[[ Text provided, beginning ]]
Personal information
- Full name: Vasili Tsikrikas
- Born: 11 May 1995 (age 31) Sydney, New South Wales, Australia
- Height: 194 cm (6 ft 4 in)
- Weight: 109 kg (17 st 2 lb)

Playing information
- Position: Prop, Second-row
Club
| Years | Team | Pld | T | G | FG | P |
| 2022–23 | Canterbury Bulldogs | 2 | 0 | 0 | 0 | 0 |
| 2023(loan) | → Castleford Tigers | 4 | 0 | 0 | 0 | 0 |
|  | Total | 6 | 0 | 0 | 0 | 0 |
Representative
| Years | Team | Pld | T | G | FG | P |
| 2014– | Greece | 8 | 4 | 0 | 0 | 16 |
- Source: As of 21 July 2023

= Billy Tsikrikas =

Greece international rugby league player

Billy Tsikrikas (born 11 May 1995) is a Greece international rugby league footballer who plays as for the South Sydney Rabbitohs in the NRL.

==Background==
Tsikrikas was born in Sydney, Australia, lived near the Bexley North area, and is of Greek descent.

==Playing career==
===Early career===

Tsikrikas played the majority of his junior football at St Marys Saints in the Ron Massey Cup until 2019 when he was signed to a development contract by the Penrith Panthers. He represented the Greece national rugby league team on six occasions scoring four tries.

===2019===
Tsikrikas featured in the Penrith Panthers NSW Cup squad after earning a reserve grade contract, playing four games and scoring one try.

===2021===
In 2021, Tsikrikas had a breakout season with the Penrith reserve grade team featuring in 13 games and scoring two tries.
[[ Text provided, end ]]
[[ Information supplied, beginning ]]
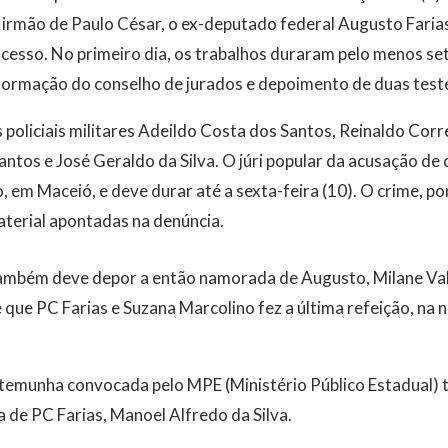
 irmão de Paulo César, o ex-deputado federal Augusto Farias
cesso. No primeiro dia, os trabalhos duraram pelo menos se
 formação do conselho de jurados e depoimento de duas tes
policiais militares Adeildo Costa dos Santos, Reinaldo Corre
ntos e José Geraldo da Silva. O júri popular da acusação de
 em Maceió, e deve durar até a sexta-feira (10). O crime, po
material apontadas na denúncia.
ambém deve depor a então namorada de Augusto, Milane Val
 que PC Farias e Suzana Marcolino fez a última refeição, na n
estemunha convocada pelo MPE (Ministério Público Estadual) 
a de PC Farias, Manoel Alfredo da Silva.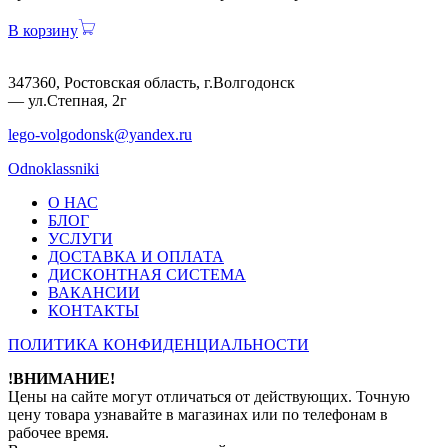
В корзину
347360, Ростовская область, г.Волгодонск
— ул.Степная, 2г
lego-volgodonsk@yandex.ru
Odnoklassniki
О НАС
БЛОГ
УСЛУГИ
ДОСТАВКА И ОПЛАТА
ДИСКОНТНАЯ СИСТЕМА
ВАКАНСИИ
КОНТАКТЫ
ПОЛИТИКА КОНФИДЕНЦИАЛЬНОСТИ
!ВНИМАНИЕ!
Цены на сайте могут отличаться от действующих. Точную
цену товара узнавайте в магазинах или по телефонам в
рабочее время.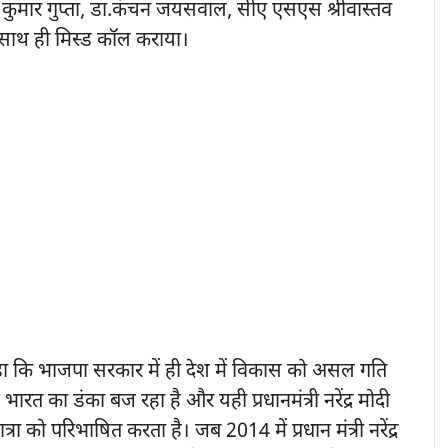
ंद्र कुमार गुप्ता, डा.कंचन जयसवाल, सीए एसएस श्रीवास्तव
े साथ ही मिस्ड कॉल कराया।
 कहा कि भाजपा सरकार में ही देश में विकास को असल गति
ं भारत का डंका बज रहा है और यही प्रधानमंत्री नरेंद्र मोदी
ा को परिभाषित करता है। जब 2014 में प्रधान मंत्री नरेंद्र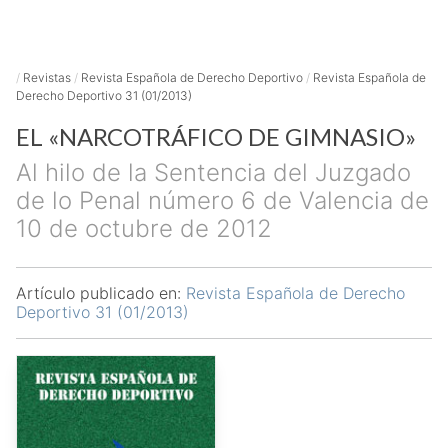
/
Revistas
/
Revista Española de Derecho Deportivo
/
Revista Española de
Derecho Deportivo 31 (01/2013)
EL «NARCOTRÁFICO DE GIMNASIO»
Al hilo de la Sentencia del Juzgado
de lo Penal número 6 de Valencia de
10 de octubre de 2012
Artículo publicado en:
Revista Española de Derecho
Deportivo 31 (01/2013)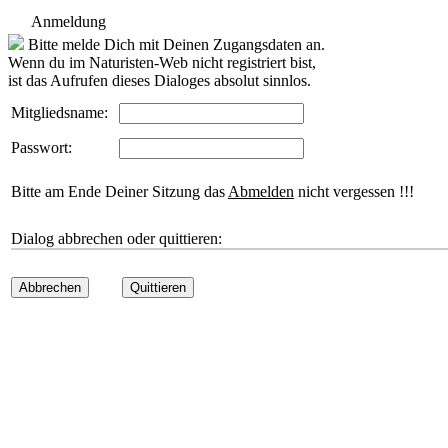
Anmeldung
Bitte melde Dich mit Deinen Zugangsdaten an.
Wenn du im Naturisten-Web nicht registriert bist,
ist das Aufrufen dieses Dialoges absolut sinnlos.
Mitgliedsname:
Passwort:
Bitte am Ende Deiner Sitzung das
Abmelden
nicht vergessen !!!
Dialog abbrechen oder quittieren:
Abbrechen
Quittieren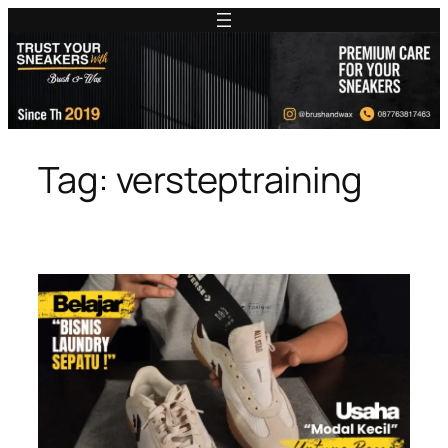
Tag:
versteptraining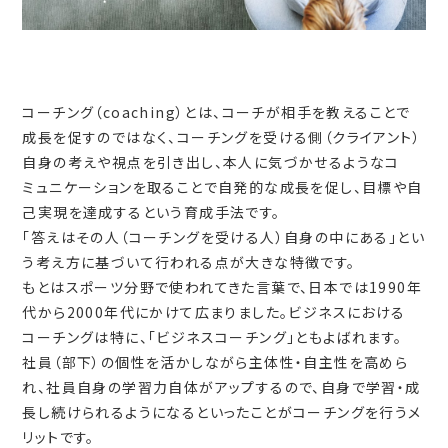
コーチング（coaching）とは、コーチが相手を教えることで
成長を促すのではなく、コーチングを受ける側（クライアント）
自身の考えや視点を引き出し、本人に気づかせるようなコ
ミュニケーションを取ることで自発的な成長を促し、目標や自
己実現を達成するという育成手法です。
「答えはその人（コーチングを受ける人）自身の中にある」とい
う考え方に基づいて行われる点が大きな特徴です。
もとはスポーツ分野で使われてきた言葉で、日本では1990年
代から2000年代にかけて広まりました。ビジネスにおける
コーチングは特に、「ビジネスコーチング」ともよばれます。
社員（部下）の個性を活かしながら主体性・自主性を高めら
れ、社員自身の学習力自体がアップするので、自身で学習・成
長し続けられるようになるといったことがコーチングを行うメ
リットです。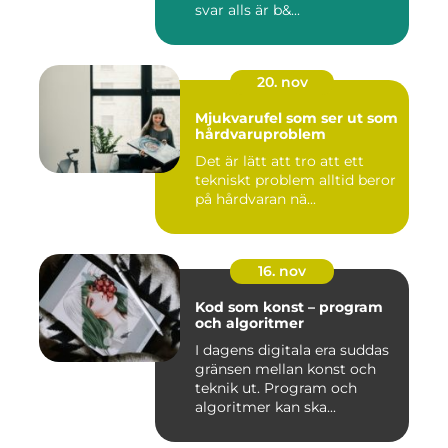
svar alls är b&...
20. nov
Mjukvarufel som ser ut som
hårdvaruproblem
Det är lätt att tro att ett
tekniskt problem alltid beror
på hårdvaran nä...
16. nov
Kod som konst – program
och algoritmer
I dagens digitala era suddas
gränsen mellan konst och
teknik ut. Program och
algoritmer kan ska...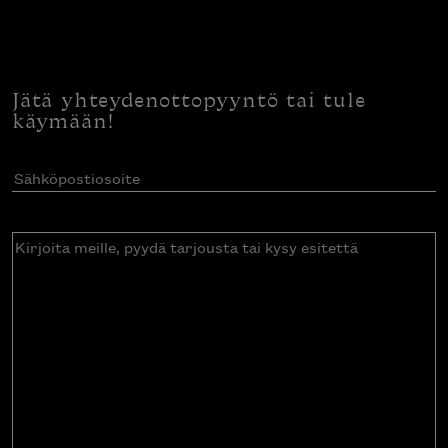
Jätä yhteydenottopyyntö tai tule
käymään!
Sähköpostiosoite
(Pakollinen)
Kirjoita
meille,
pyydä
tarjousta
tai
kysy
esitettä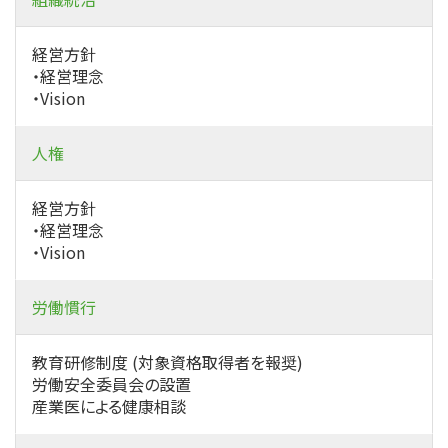
経営方針
・経営理念
・Vision
人権
経営方針
・経営理念
・Vision
労働慣行
教育研修制度 (対象資格取得者を報奨)
労働安全委員会の設置
産業医による健康相談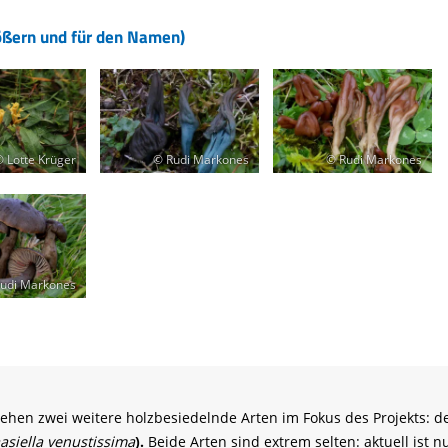
ößern und für den Namen)
 Lotte Krüger
© Rudi Markones
© Rudi Markones
udi Markones
ehen zwei weitere holzbesiedelnde Arten im Fokus des Projekts: d
asiella venustissima
).
Beide Arten sind extrem selten: aktuell ist n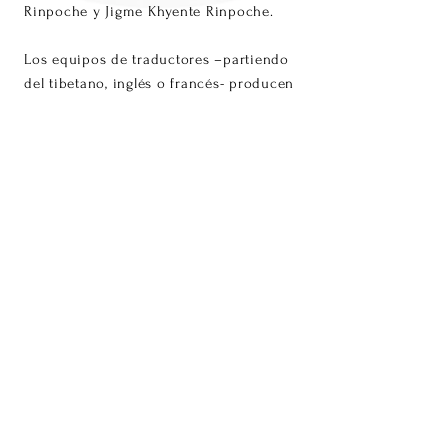
Rinpoche y Jigme Khyente Rinpoche.
Los equipos de traductores –partiendo
del tibetano, inglés o francés- producen
las traducciones para una audiencia
compuesta, principalmente, por
practicantes y personas que buscan
inspiración y visión en las palabras de
Buda. Padmapani es una asociación sin
ánimo de lucro que se financia de
donaciones altruistas de sponsors y
colaboradores así como de los ingresos
por venta de los libros.
© 2020 by Padmapani.
política de privacidad
|
política de
cookies
|
contacto |
newsletter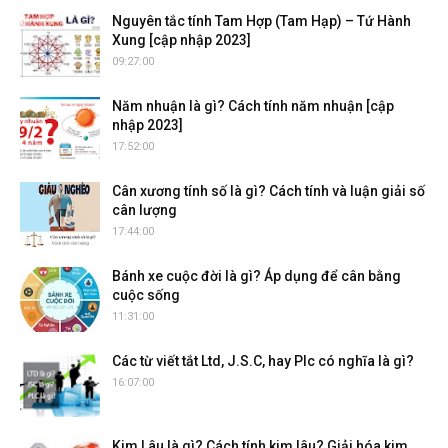
Nguyên tắc tính Tam Hợp (Tam Hạp) – Tứ Hành
Xung [cập nhập 2023]
09:27:00
Năm nhuận là gì? Cách tính năm nhuận [cập
nhập 2023]
17:52:00
Cân xương tính số là gì? Cách tính và luận giải số
cân lượng
17:44:00
Bánh xe cuộc đời là gì? Áp dụng để cân bằng
cuộc sống
11:31:00
Các từ viết tắt Ltd, J.S.C, hay Plc có nghĩa là gì?
16:07:00
Kim Lâu là gì? Cách tính kim lâu? Giải hóa kim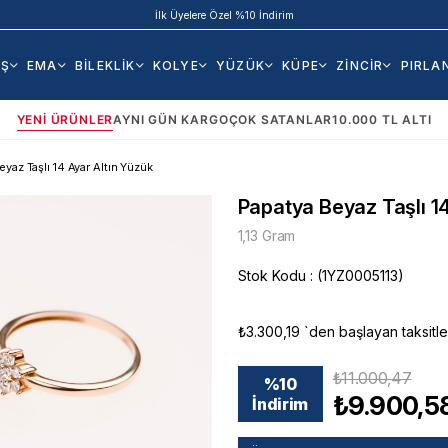
İlk Üyelere Özel %10 İndirim
AŞ
EMA
BİLEKLİK
KOLYE
YÜZÜK
KÜPE
ZİNCİR
PIRLA
YENI ÜRÜNLER
AYNI GÜN KARGO
ÇOK SATANLAR
10.000 TL ALTI
yaz Taşlı 14 Ayar Altın Yüzük
Papatya Beyaz Taşlı 14
1,13 Gram
Stok Kodu
(1YZ0005113)
₺3.300,19
`den başlayan taksitle
₺11.000,47
%
10
₺9.900,5
İndirim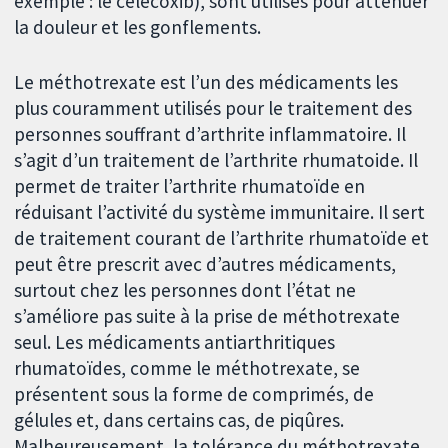
exemple : le célécoxib), sont utilisés pour atténuer
la douleur et les gonflements.
Le méthotrexate est l’un des médicaments les
plus couramment utilisés pour le traitement des
personnes souffrant d’arthrite inflammatoire. Il
s’agit d’un traitement de l’arthrite rhumatoide. Il
permet de traiter l’arthrite rhumatoïde en
réduisant l’activité du système immunitaire. Il sert
de traitement courant de l’arthrite rhumatoïde et
peut être prescrit avec d’autres médicaments,
surtout chez les personnes dont l’état ne
s’améliore pas suite à la prise de méthotrexate
seul. Les médicaments antiarthritiques
rhumatoïdes, comme le méthotrexate, se
présentent sous la forme de comprimés, de
gélules et, dans certains cas, de piqûres.
Malheureusement, la tolérance du méthotrexate,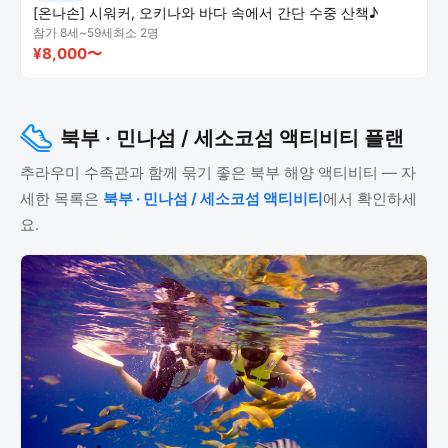
[온나손] 시워커, 오키나와 바다 속에서 간단 수중 산책♪
참가 8세~59세
최소 2명
¥8,000〜
북부 · 민나섬 / 세소코섬 액티비티 플랜
추라우미 수족관과 함께 묶기 좋은 북부 해양 액티비티 — 자
세한 목록은
북부 · 민나섬 / 세소코섬 액티비티
에서 확인하세
요.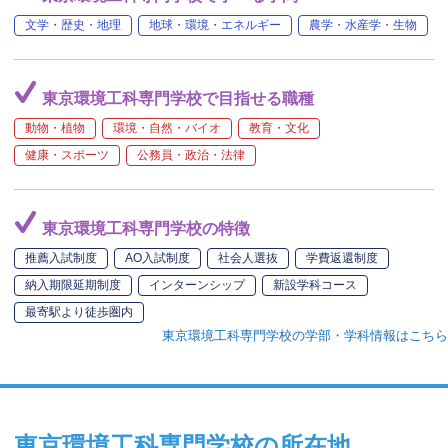
文学・歴史・地理
地球・環境・エネルギー
農学・水産学・生物
東京環境工科専門学校で目指せる職種
動物・植物
環境・自然・バイオ
教育・文化
健康・スポーツ
公務員・政治・法律
東京環境工科専門学校の特徴
推薦入試制度
AO入試制度
社会人選抜
学費返還制度
納入期限延期制度
インターンシップ
新設学科コース
最寄駅より徒歩圏内
東京環境工科専門学校の学部・学科情報はこちら
東京環境工科専門学校の所在地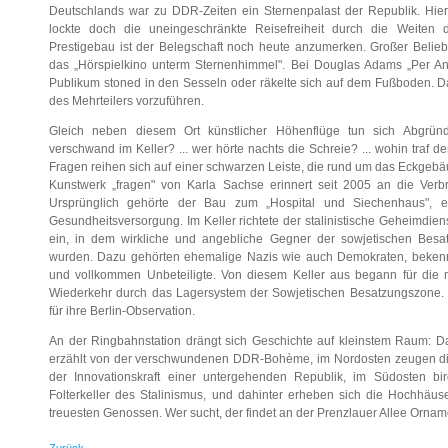
Deutschlands war zu DDR-Zeiten ein Sternenpalast der Republik. Hier
lockte doch die uneingeschränkte Reisefreiheit durch die Weiten
Prestigebau ist der Belegschaft noch heute anzumerken. Großer Beliebth
das „Hörspielkino unterm Sternenhimmel". Bei Douglas Adams „Per Anh
Publikum stoned in den Sesseln oder räkelte sich auf dem Fußboden. Da
des Mehrteilers vorzuführen.
Gleich neben diesem Ort künstlicher Höhenflüge tun sich Abgründ
verschwand im Keller? ... wer hörte nachts die Schreie? ... wohin traf d
Fragen reihen sich auf einer schwarzen Leiste, die rund um das Eckgebäu
Kunstwerk „fragen" von Karla Sachse erinnert seit 2005 an die Ver
Ursprünglich gehörte der Bau zum „Hospital und Siechenhaus", ei
Gesundheitsversorgung. Im Keller richtete der stalinistische Geheimdi
ein, in dem wirkliche und angebliche Gegner der sowjetischen Besat
wurden. Dazu gehörten ehemalige Nazis wie auch Demokraten, beken
und vollkommen Unbeteiligte. Von diesem Keller aus begann für die
Wiederkehr durch das Lagersystem der Sowjetischen Besatzungszone. S
für ihre Berlin-Observation.
An der Ringbahnstation drängt sich Geschichte auf kleinstem Raum: D
erzählt von der verschwundenen DDR-Bohème, im Nordosten zeugen di
der Innovationskraft einer untergehenden Republik, im Südosten bi
Folterkeller des Stalinismus, und dahinter erheben sich die Hochhäus
treuesten Genossen. Wer sucht, der findet an der Prenzlauer Allee Orna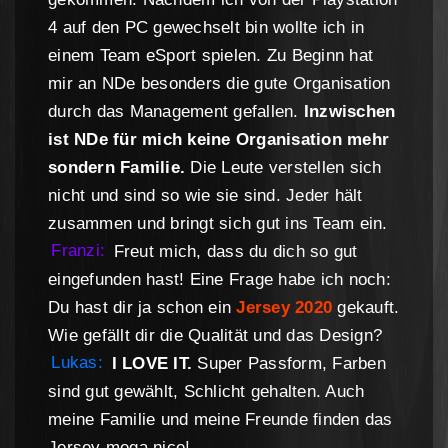
4 auf den PC gewechselt bin wollte ich in
einem Team eSport spielen. Zu Beginn hat
mir an NDe besonders die gute Organisation
durch das Management gefallen.
Inzwischen
ist NDe für mich keine Organisation mehr
sondern Familie.
Die Leute verstellen sich
nicht und sind so wie sie sind. Jeder hält
zusammen und bringt sich gut ins Team ein.
Franzi:
Freut mich, dass du dich so gut
eingefunden hast! Eine Frage habe ich noch:
Du hast dir ja schon ein
Jersey 2020
gekauft.
Wie gefällt dir die Qualität und das Design?
Lukas:
I LOVE IT.
Super Passform, Farben
sind gut gewählt, Schlicht gehalten. Auch
meine Familie und meine Freunde finden das
Jersey mega nice!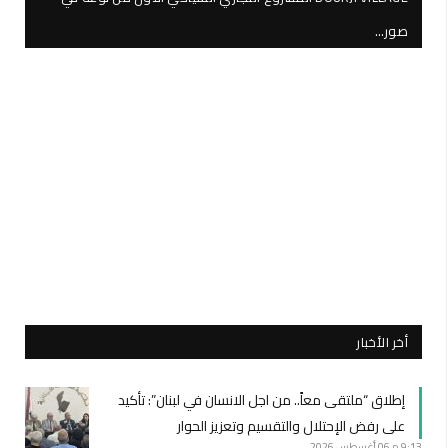
صور…
أخر الأخبار
إطلاق “ملتقى معاً.. من اجل الانسان في لبنان”: تأكيد
على رفض الإحتلال والتقسيم وتعزيز الحوار
9:13 م
06 أغسطس 2026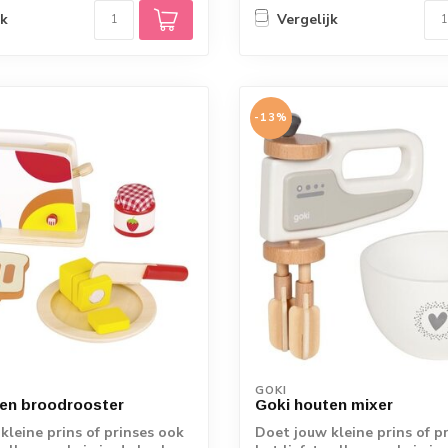
jk
Vergelijk
-13%
GOKI
en broodrooster
Goki houten mixer
kleine prins of prinses ook
Doet jouw kleine prins of p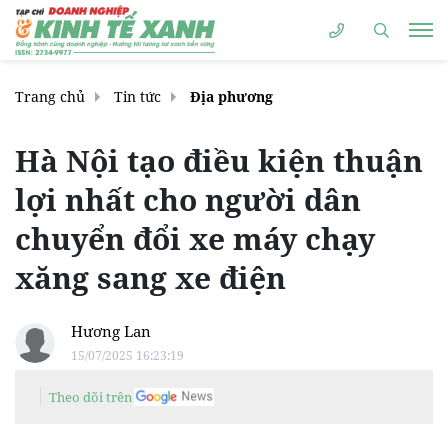
Trang chủ
Tin tức
Địa phương
Hà Nội tạo điều kiện thuận
lợi nhất cho người dân
chuyển đổi xe máy chạy
xăng sang xe điện
Hương Lan
15/07/2025 16:23:19
Theo dõi trên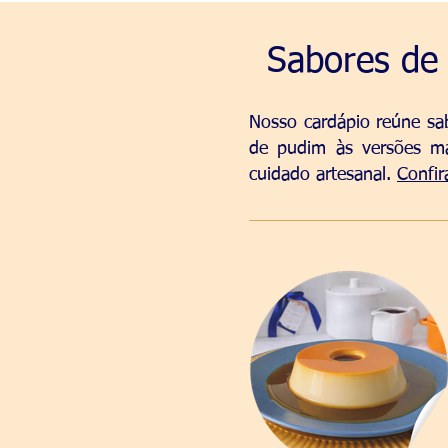
Sabores de 
Nosso cardápio reúne sab
de pudim às versões ma
cuidado artesanal.
Confir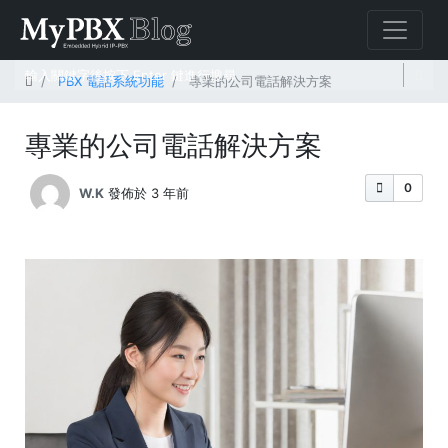
首頁
PBX 電話系統功能
專業的公司電話解決方案
專業的公司電話解決方案
0
W.K
發佈於 3 年前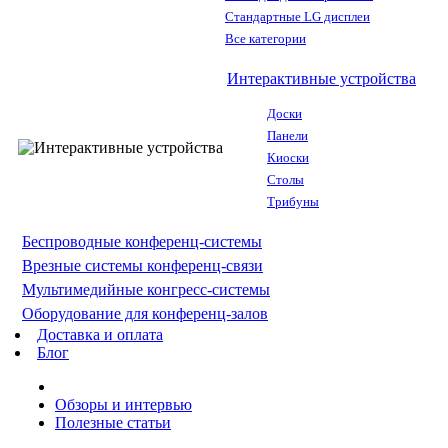
Стандартные LG дисплеи
Все категории
Интерактивные устройства
Доски
Панели
Киоски
Столы
Трибуны
Беспроводные конференц-системы
Врезные системы конференц-связи
Мультимедийные конгресс-системы
Оборудование для конференц-залов
Доставка и оплата
Блог
Обзоры и интервью
Полезные статьи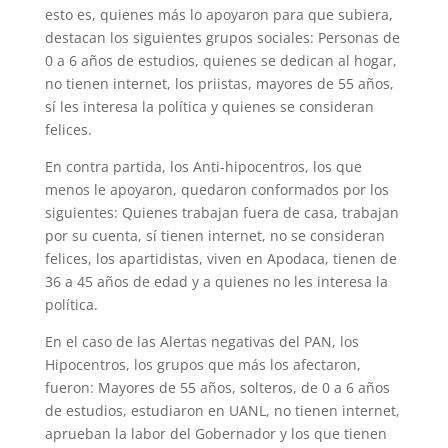
esto es, quienes más lo apoyaron para que subiera,
destacan los siguientes grupos sociales: Personas de
0 a 6 años de estudios, quienes se dedican al hogar,
no tienen internet, los priistas, mayores de 55 años,
sí les interesa la política y quienes se consideran
felices.
En contra partida, los Anti-hipocentros, los que
menos le apoyaron, quedaron conformados por los
siguientes: Quienes trabajan fuera de casa, trabajan
por su cuenta, sí tienen internet, no se consideran
felices, los apartidistas, viven en Apodaca, tienen de
36 a 45 años de edad y a quienes no les interesa la
política.
En el caso de las Alertas negativas del PAN, los
Hipocentros, los grupos que más los afectaron,
fueron: Mayores de 55 años, solteros, de 0 a 6 años
de estudios, estudiaron en UANL, no tienen internet,
aprueban la labor del Gobernador y los que tienen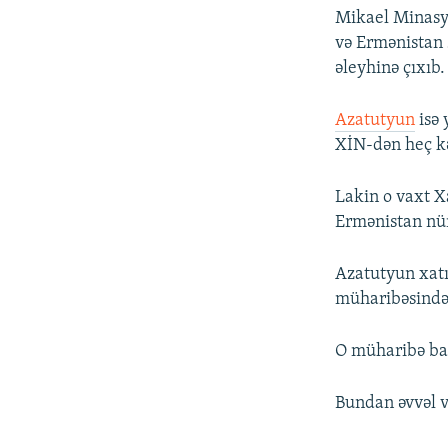
Mikael Minasya
və Ermənistan 
əleyhinə çıxıb.
Azatutyun
isə 
XİN-dən heç kə
Lakin o vaxt X
Ermənistan nüm
Azatutyun xatır
müharibəsindən
O müharibə başl
Bundan əvvəl v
[[ Information supplied, end ]]
» **Work instruction A**:
In the Billy Tsikrikas article, which club signed him to a development contract in 2019?
» **Work instruction B**:
Write out the Billy Tsikrikas article from "Greece international rugby league player" up to and including "scoring one try.".
» **Work instruction C**:
Extend the Billy Tsikrikas article past its final sentence.
The items come from a source other than the Billy Tsikrikas article.

» **Response A**:
The Penrith Panthers.

» **Response B**:
Greece international rugby league player

Billy Tsikrikas (born 11 May 1995) is a Greece international rugby league footballer who plays as for the South Sydney Rabbitohs in the NRL.

==Background==
Tsikrikas was born in Sydney, Australia, lived near the Bexley North area, and is of Greek descent.

==Playing career==
===Early career===

Tsikrikas played the majority of his junior football at St Marys Saints in the Ron Massey Cup until 2019 when he was signed to a development contract by the Penrith Panthers. He represented the Greece national rugby league team on six occasions scoring four tries.

===2019===
Tsikrikas featured in the Penrith Panthers NSW Cup squad after earning a reserve grade contract, playing four games and scoring one try.

» **Response C**:
===2022===
Freshly appointed Canterbury-Bankstown Bulldogs general manager Phil Gould, having initially recruiting Tsikrikas to the Penrith Panthers handed him a train-and-trial contract. This was a conditional contract where players earn $1000 a week before being promoted to a Top 30 or development contract. Tsikrikas began the season with the Canterbury NSW Cup team featuring in six games and scoring one try continuing his impressive form from Penrith. A crisis struck the Canterbury football club as four players tested positive to COVID-19 As three more were injured, Phil Gould applied to the NRL for special exemption to allow Tsikrikas to replace his teammate Ava Seumanafagai on the bench for their round 7 match against the Brisbane Broncos on 22 April 2022 at Suncorp Stadium. Tsikrikas, working as a teacher at Endeavour Sports High School, received the call up that he had long waited for throughout his career. Tsikrikas was retained for the clash against the Sydney Roosters, in which he played a hand in the 16–12 win. Coming up with 30 tackles and 75 run metres including two tackle breaks from 29 minutes.

===2023===
Tsikrikas was able to re-sign with Canterbury for the 2023 NRL season. Tsikrikas left Canterbury on a year long loan to the Castleford Tigers in the Super league. He made his debut via the interchange against Hull Kingston Rovers. On 30 November, Tsikrikas signed a contract to join South Sydney.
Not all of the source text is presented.